**What you should do**: Transcribe the entries below with complete accuracy, excluding the pictures.

(Given data Opens)

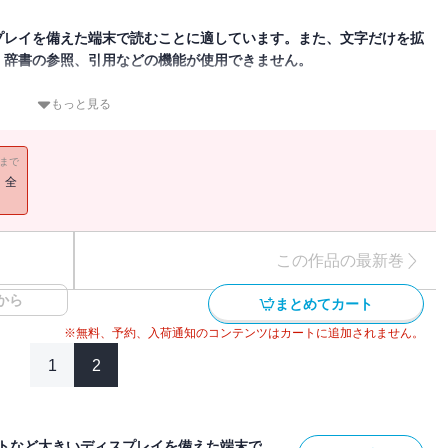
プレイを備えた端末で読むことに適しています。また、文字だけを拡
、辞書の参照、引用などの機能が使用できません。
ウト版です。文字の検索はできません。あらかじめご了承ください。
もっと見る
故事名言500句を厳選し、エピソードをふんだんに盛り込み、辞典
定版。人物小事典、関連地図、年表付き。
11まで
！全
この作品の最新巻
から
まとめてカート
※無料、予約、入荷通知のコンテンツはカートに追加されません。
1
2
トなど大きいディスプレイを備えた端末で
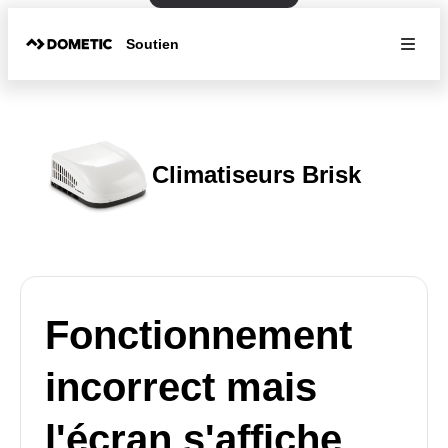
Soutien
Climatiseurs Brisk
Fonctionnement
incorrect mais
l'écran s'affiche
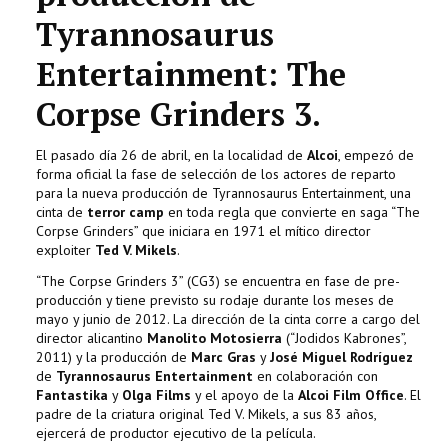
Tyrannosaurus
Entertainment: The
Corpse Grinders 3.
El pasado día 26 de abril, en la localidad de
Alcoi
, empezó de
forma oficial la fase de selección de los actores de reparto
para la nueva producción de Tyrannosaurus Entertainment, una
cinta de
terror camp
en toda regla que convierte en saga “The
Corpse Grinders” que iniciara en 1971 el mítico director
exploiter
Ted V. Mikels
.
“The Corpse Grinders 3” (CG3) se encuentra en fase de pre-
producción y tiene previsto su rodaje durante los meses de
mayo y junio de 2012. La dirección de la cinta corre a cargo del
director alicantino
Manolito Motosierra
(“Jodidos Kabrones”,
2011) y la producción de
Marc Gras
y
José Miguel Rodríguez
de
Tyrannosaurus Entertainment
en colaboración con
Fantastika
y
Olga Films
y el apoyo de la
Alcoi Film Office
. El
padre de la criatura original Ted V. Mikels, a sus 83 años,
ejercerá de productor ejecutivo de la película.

(Given data Closes)

**Response to this exercise**:
プレイを備えた端末で読むことに適しています。また、文字だけを拡
、辞書の参照、引用などの機能が使用できません。
ウト版です。文字の検索はできません。あらかじめご了承ください。
もっと見る
故事名言500句を厳選し、エピソードをふんだんに盛り込み、辞典
定版。人物小事典、関連地図、年表付き。
11まで
！全
この作品の最新巻
から
まとめてカート
※無料、予約、入荷通知のコンテンツはカートに追加されません。
1
2
トなど大きいディスプレイを備えた端末で
Soutien
Climatiseurs Brisk
Fonctionnement
incorrect mais
l'écran s'affiche
Tyrannosaurus
Entertainment: The
Corpse Grinders 3.
El pasado día 26 de abril, en la localidad de
Alcoi
, empezó de
forma oficial la fase de selección de los actores de reparto
para la nueva producción de Tyrannosaurus Entertainment, una
cinta de
terror camp
en toda regla que convierte en saga “The
Corpse Grinders” que iniciara en 1971 el mítico director
exploiter
Ted V. Mikels
.
“The Corpse Grinders 3” (CG3) se encuentra en fase de pre-
producción y tiene previsto su rodaje durante los meses de
mayo y junio de 2012. La dirección de la cinta corre a cargo del
director alicantino
Manolito Motosierra
(“Jodidos Kabrones”,
2011) y la producción de
Marc Gras
y
José Miguel Rodríguez
de
Tyrannosaurus Entertainment
en colaboración con
Fantastika
y
Olga Films
y el apoyo de la
Alcoi Film Office
. El
padre de la criatura original Ted V. Mikels, a sus 83 años,
ejercerá de productor ejecutivo de la película.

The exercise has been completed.